- Directed by “Ellen Cabot” (David DeCoteau)
- Written by Alexander Sachs
- Starring
- Sarah Bellemo
- Tamara Landry
- Nicole Posey
- Michael Todd Davis
- Joe Estevez
- Produced by Karen L. Spencer
- Executive produced by Charles Band
It was probably inevitable, once Charles Band started enjoying success with his Full Moon titles (and make no mistake, the Full Moon titles were some of the most profitable in Paramount’s video distribution stable, out-earning most of their theatrical release titles), that he would expand in both directions — by which I mean, he started Moonbeam Entertainment to put out genre-related kidvids, and he started Torchlight Entertainment for “racier” fare. Torchlight only put out three titles before the Paramount deal went belly-up, of which this was the first. Let me tell you, it’s not exactly the kind of thing you want as your flagship title.
Our heroines are Xena (Sarah Bellemo), Luna (Tamara Landry), and Sola (Nicole Posey), three outer-space teenagers. You can tell what kind of movie this is going to be, or at least what their target audience is: Xena, the good girl, is first seen in an under-the-credits shower scene. Xena’s parents have gone on vacation for three days; considering that her parents are Don Swayze (brother to Patrick) and Jackie Stallone (mother to Sly, as well as his lesser-known brother Frank — sort of the “Don Swayze” of the Stallone family), I can only rejoice with her. Thanks to her two friends’ persuasion, Zena agrees to “borrow” her father’s T-Bird spaceship (which looks like a really hastily-constructed red plastic crate) for a spin; unfortunately, they run out of gas in space, and crash-land on planet Beta 45, which we around here know as earth.

◆ **Activity list**
1. List every performer named under "Starring" in the credits at the top of the movie review.
2. Write the next paragraph of the movie review, picking up after the three girls crash-land on planet Beta 45.
The entries have nothing to do with the movie review.

◆ **Raw data**
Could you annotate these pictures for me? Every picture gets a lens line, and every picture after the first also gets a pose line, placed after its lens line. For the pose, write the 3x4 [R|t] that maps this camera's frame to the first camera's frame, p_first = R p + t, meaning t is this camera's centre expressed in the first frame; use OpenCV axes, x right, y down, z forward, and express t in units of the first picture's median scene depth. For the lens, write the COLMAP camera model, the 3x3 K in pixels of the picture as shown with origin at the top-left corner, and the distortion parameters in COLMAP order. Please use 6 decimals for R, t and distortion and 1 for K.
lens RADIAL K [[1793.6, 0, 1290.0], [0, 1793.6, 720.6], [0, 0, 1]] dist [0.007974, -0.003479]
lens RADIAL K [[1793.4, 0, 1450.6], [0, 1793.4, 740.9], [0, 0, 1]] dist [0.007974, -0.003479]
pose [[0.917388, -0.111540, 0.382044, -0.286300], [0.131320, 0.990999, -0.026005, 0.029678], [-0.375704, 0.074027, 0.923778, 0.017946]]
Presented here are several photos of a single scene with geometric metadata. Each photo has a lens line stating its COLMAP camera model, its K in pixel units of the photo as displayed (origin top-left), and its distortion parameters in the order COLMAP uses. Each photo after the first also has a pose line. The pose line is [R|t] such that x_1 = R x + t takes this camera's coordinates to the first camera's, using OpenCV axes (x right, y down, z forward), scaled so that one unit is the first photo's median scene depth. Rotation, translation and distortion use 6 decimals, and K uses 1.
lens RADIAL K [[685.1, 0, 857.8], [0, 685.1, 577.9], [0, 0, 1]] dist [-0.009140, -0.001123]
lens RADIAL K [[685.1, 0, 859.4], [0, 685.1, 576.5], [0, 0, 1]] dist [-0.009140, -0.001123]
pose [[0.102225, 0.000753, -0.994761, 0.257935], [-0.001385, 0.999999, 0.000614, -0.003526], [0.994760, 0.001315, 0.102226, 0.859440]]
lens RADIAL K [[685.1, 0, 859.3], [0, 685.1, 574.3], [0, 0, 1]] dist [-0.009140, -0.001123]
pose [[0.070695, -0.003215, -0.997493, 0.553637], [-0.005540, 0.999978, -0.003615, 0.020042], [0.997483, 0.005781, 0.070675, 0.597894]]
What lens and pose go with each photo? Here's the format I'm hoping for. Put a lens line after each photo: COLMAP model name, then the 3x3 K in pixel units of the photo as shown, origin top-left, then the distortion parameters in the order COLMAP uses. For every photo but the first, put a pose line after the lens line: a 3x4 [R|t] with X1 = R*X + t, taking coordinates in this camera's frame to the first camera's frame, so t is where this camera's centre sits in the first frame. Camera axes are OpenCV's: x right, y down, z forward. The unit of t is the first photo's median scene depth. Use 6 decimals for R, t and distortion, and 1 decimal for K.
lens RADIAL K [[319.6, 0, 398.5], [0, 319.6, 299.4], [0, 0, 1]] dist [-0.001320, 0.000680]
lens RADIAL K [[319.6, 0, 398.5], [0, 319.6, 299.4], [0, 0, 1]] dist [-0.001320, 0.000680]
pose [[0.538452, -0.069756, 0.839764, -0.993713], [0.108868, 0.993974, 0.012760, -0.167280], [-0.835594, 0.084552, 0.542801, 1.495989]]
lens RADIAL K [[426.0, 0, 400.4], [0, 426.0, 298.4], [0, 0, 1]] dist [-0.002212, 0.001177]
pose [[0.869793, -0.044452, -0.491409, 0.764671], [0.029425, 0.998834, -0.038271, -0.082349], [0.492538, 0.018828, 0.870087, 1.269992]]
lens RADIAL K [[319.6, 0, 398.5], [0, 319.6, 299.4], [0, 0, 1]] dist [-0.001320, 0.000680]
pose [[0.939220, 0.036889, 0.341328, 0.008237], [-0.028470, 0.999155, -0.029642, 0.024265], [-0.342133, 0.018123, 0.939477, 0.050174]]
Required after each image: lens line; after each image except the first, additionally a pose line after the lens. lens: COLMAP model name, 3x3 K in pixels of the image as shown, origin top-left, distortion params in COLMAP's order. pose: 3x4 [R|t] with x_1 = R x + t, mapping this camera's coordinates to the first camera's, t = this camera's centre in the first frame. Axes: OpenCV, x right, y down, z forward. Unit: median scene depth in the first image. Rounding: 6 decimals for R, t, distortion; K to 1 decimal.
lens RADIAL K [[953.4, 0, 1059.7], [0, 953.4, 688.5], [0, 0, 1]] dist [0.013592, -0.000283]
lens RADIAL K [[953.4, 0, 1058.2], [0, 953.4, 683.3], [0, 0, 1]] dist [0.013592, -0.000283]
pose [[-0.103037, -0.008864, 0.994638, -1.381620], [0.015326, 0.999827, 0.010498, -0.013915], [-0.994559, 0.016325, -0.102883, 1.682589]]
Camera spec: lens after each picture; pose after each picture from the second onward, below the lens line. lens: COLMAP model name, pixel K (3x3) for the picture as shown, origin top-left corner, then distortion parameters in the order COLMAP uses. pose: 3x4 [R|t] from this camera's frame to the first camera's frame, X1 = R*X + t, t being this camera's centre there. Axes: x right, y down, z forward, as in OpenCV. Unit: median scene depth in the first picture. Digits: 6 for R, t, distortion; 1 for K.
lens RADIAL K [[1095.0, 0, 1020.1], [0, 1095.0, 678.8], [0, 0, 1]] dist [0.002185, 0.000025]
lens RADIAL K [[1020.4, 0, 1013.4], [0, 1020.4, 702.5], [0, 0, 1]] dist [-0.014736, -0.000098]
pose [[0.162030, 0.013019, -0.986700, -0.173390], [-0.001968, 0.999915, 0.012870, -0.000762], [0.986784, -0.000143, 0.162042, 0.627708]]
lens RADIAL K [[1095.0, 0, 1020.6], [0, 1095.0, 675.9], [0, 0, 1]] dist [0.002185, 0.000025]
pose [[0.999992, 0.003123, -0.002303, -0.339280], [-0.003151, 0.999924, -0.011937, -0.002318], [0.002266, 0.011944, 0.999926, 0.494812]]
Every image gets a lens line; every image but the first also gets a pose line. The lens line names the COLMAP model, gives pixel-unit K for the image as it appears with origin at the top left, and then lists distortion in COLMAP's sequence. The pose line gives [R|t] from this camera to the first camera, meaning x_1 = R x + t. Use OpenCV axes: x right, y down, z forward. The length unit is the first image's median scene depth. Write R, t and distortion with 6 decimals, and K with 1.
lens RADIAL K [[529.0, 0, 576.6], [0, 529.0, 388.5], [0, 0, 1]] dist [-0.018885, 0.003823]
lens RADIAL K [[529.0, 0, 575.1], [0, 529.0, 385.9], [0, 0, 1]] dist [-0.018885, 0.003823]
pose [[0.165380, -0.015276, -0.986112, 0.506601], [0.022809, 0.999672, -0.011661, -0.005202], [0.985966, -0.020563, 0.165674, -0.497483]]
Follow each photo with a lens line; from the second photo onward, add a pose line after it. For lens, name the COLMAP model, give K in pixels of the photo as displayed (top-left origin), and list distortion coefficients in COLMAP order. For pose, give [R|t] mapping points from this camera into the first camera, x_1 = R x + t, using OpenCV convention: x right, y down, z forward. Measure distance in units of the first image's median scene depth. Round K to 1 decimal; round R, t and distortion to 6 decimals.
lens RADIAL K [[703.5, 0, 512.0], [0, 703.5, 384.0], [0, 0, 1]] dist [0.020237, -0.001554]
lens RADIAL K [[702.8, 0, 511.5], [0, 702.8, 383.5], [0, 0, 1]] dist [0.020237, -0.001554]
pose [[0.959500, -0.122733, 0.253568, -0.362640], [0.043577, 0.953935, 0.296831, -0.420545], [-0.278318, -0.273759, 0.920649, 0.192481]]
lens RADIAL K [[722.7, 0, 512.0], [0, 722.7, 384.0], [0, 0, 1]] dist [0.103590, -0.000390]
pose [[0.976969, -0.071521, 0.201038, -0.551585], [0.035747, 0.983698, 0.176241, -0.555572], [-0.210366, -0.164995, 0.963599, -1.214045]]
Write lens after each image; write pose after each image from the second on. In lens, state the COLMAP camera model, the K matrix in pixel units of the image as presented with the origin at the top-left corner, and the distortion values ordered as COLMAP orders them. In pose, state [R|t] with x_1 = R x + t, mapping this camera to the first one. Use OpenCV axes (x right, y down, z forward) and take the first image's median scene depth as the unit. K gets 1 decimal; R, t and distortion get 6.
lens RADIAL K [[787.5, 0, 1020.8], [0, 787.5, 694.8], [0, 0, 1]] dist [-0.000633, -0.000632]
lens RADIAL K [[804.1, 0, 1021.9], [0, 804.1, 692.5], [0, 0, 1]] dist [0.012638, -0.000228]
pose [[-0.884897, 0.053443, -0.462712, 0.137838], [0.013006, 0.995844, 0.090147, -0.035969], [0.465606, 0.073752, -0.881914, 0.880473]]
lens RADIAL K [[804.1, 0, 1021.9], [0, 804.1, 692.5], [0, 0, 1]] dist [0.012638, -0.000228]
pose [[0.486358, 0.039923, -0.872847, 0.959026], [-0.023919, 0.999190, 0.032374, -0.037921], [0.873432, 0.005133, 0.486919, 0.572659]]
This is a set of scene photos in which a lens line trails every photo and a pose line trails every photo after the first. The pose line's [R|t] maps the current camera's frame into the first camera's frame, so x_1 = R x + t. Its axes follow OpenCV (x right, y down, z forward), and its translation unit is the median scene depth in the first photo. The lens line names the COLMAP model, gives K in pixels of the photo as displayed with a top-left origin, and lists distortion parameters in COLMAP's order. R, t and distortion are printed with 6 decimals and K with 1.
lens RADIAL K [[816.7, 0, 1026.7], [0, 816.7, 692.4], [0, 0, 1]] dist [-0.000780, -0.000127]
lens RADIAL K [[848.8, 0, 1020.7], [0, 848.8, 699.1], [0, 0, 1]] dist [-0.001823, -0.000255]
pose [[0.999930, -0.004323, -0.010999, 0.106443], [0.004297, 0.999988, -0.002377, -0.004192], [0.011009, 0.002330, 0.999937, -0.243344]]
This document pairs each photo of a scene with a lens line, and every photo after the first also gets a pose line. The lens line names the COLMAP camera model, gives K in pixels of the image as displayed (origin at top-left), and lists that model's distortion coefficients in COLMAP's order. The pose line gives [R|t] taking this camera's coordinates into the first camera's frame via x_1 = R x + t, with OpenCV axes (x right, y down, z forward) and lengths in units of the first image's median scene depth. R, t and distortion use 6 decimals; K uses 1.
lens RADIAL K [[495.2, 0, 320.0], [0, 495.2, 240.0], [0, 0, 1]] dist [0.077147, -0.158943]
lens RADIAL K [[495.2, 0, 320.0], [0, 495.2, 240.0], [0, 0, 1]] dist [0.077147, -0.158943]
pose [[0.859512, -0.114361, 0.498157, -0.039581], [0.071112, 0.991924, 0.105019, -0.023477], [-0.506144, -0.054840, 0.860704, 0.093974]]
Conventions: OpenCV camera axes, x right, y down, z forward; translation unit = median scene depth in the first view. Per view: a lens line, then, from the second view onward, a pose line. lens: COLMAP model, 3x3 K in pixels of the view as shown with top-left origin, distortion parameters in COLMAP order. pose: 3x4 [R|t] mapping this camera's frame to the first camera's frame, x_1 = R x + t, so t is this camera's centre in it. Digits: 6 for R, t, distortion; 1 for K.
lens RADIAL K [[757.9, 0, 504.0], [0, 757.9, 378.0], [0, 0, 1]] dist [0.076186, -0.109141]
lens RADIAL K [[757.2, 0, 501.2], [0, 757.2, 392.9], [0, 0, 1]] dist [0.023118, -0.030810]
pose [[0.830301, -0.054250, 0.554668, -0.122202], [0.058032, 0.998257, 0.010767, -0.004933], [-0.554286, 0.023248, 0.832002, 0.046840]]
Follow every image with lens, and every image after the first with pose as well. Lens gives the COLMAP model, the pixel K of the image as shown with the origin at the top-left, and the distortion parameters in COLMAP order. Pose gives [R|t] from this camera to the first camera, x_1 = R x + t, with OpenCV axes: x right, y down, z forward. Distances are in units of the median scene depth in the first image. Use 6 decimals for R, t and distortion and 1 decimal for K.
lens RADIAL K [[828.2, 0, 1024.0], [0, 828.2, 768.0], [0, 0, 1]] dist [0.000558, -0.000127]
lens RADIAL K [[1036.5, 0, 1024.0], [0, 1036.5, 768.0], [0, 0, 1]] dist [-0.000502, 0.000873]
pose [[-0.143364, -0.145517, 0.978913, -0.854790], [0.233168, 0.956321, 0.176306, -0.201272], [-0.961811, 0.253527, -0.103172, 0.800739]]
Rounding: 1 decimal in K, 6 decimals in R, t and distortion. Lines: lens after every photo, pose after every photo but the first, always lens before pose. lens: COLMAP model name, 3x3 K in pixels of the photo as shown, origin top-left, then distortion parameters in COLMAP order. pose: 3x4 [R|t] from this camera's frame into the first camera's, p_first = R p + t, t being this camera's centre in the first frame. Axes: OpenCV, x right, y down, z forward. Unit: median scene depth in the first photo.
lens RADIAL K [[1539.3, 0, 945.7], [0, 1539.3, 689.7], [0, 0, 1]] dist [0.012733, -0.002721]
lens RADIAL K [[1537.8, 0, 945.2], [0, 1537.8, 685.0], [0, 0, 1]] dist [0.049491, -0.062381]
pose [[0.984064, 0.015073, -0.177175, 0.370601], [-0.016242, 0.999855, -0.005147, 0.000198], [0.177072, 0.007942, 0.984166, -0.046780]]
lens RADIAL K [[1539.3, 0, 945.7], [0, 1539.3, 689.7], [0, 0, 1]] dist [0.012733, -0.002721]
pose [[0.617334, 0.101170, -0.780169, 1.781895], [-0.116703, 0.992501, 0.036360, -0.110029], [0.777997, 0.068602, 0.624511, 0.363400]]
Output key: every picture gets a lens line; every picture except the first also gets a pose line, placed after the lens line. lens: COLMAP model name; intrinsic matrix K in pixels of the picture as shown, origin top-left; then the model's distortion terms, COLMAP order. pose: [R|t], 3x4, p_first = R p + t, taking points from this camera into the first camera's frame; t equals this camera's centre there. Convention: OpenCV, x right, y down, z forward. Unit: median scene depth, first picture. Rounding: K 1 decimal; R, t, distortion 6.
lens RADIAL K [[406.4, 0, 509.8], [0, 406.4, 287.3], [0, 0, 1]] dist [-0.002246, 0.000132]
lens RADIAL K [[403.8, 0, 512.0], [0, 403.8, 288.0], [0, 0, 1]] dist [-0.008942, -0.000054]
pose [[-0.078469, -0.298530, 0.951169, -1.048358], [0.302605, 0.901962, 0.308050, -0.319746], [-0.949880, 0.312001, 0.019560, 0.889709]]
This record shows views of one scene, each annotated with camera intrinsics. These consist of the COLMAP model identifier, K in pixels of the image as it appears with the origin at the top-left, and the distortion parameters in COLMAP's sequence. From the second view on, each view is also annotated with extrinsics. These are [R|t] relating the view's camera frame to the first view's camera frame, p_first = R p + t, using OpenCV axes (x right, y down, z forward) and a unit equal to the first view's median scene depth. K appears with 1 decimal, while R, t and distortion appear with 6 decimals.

◆ **Your written answers**
1. Sarah Bellemo, Tamara Landry, Nicole Posey, Michael Todd Davis, Joe Estevez

2.
Meanwhile, on said planet, eighteen-year-olds Dave (Michael Todd Davis) and Jerry (Ken Steadman) have arrived in California to stay the summer with Dave’s Uncle Bud (Joe Estevez — are you keeping a tally of the “famous nobody” relatives? Good), a notorious beach bum who lives right on the beach. And who should they meet, among the two hundred tanned extras partying on the beach, but our three space girls who have walked away from their wreckage.
Okay, now here’s where we get fragmented. Not content to give us just one hackneyed teen movie plot (such as one would find in the many Porky’s and Meatballs clones throughout their ’80s heyday), we’re going to get several here, recombined like something you’d find in a mad scientist’s lab, or at least in his refrigerator. This might not come out coherently, but here goes:
Uncle Bud is about to be evicted from his soon-to-be-condemned beach pad thanks to the machinations of rich bitch Sally (Linnea Quigley), who lives further up the hill in a mansion and used to have something going with Bud. She’s also a bikini magnate, and is trying to win a bikini design contest sponsored by Sun Bun Bikinis, run by Mr. Bun himself (Burt Ward — holy lack of a career, Batman!). It turns out that the prize amount, $30,000, is exactly what Bud would need to fix up his property, so the girls decide to try to win the prize for him. (Xena designs her own clothes — did I forget to mention that?) Also, the girls need to get more fuel for the T-Bird, so they take Dave into their confidence, and he takes a sample to Dr. Veg (Joey Travolta — what’s our tally up to now?), the New-Agey food kiosk operator on the beach who just happens to have worked for NASA; apparently he can tell the composition of the fuel from a taste, and can whip up three gallons in 48 hours. And also Uncle Bud has a terrific formula for a combination suntan lotion/sunburn relief lotion that will set the industry on its ear.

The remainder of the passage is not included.